After Goldston left in January, CNN reported on a high-profile talent blowup involving Stephanopoulos and Muir that reportedly required intervention by Disney executive chairman Bob Iger.
Iger flew across the country earlier this year, according to the report, to broker peace after Stephanopoulos threatened to quit. At issue was the role of “chief anchor,” which Stephanopoulos carried for years before it was suddenly passed on to Muir.
The problem, sources said, was that Goldston had told Stephanopolous it was time to retire the role of “chief anchor.” But Stephanopolous later learned that Muir was being given the “chief anchor” in spirit but not in title, and he felt deceived by Goldston.
“James would say very little to people so they would think whatever they needed to think,” said a person familiar with the situation. “He would say very little to people to get them to agree and then he would deal with it when it would become a problem later by throwing money at it or shuffling people around.”

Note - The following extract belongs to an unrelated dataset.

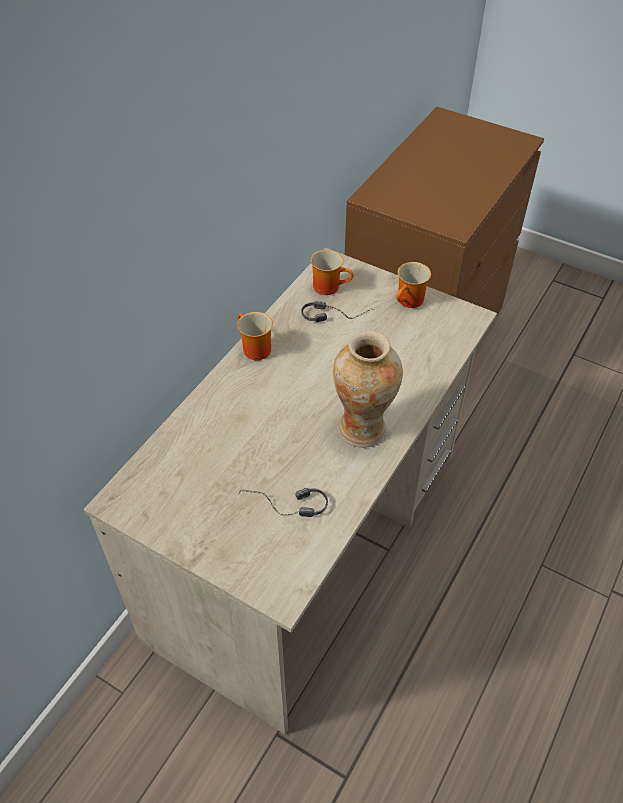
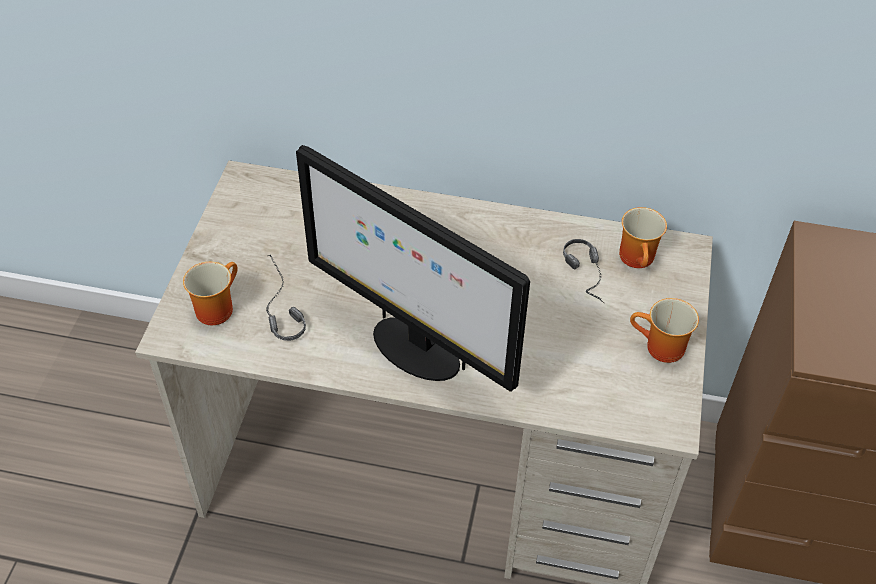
camera: 70 degrees right, 0 degrees up
mug [237,312,273,360] -> mug moved to [183,262,238,325]
vase [333,331,403,448] -> monitor [296,145,530,392]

His communication style created problems with other ABC News talent, including Whoopi Goldberg, one inside source said.
The actress and moderator of “The View” felt that as the senior member of the popular talk show, she should be consulted about who was picked to sit at the table with her, the source said.
“She gave ideas and she never would hear anything back,” this person said. It turned Goldberg off so much she ultimately stopped talking to Goldston in any meaningful way, this person said.
“He would come to her dressing room and she would just sit there and smile at him. She wouldn’t actually utter words.”
“I don’t think he afforded her the kind of respect that she felt she should have been afforded,” the source said. “A lot of it comes down to respect. People want to feel that they are heard and they are seen.”
Goldston could not be immediately reached for comment. Goldberg didn’t return requests for comment, and ABC declined to comment.
One source close to ABC, however, defended Goldston’s diversity record, saying he held a series of meetings with black anchors and correspondents starting in 2016 after a letter was sent asking for more black show producers. One of the developments that came out of the meeting was the 2019 hiring of Marie Nelson from PBS to the new role of senior vice president of integrated content strategy, which is tasked with building the company’s multicultural content.
ABC seems to be aware of the problem. Since Goldston left, ABC’s chairman of general entertainment content, Peter Rice, has been so focused on finding a replacement to fix the culture that he often spent the bulk of his interviews with job candidates talking about it, sources said.
“Peter hates that ABC is No. 1 and no one wants to work there,” said someone who interviewed for the job. “That was probably 80 percent of the conversation — how to change the culture.”
“They are looking for a change agent,” the candidate said. “While they credit James [Goldston] with building a winning division, he is also blamed for cultural issues, including diversity.”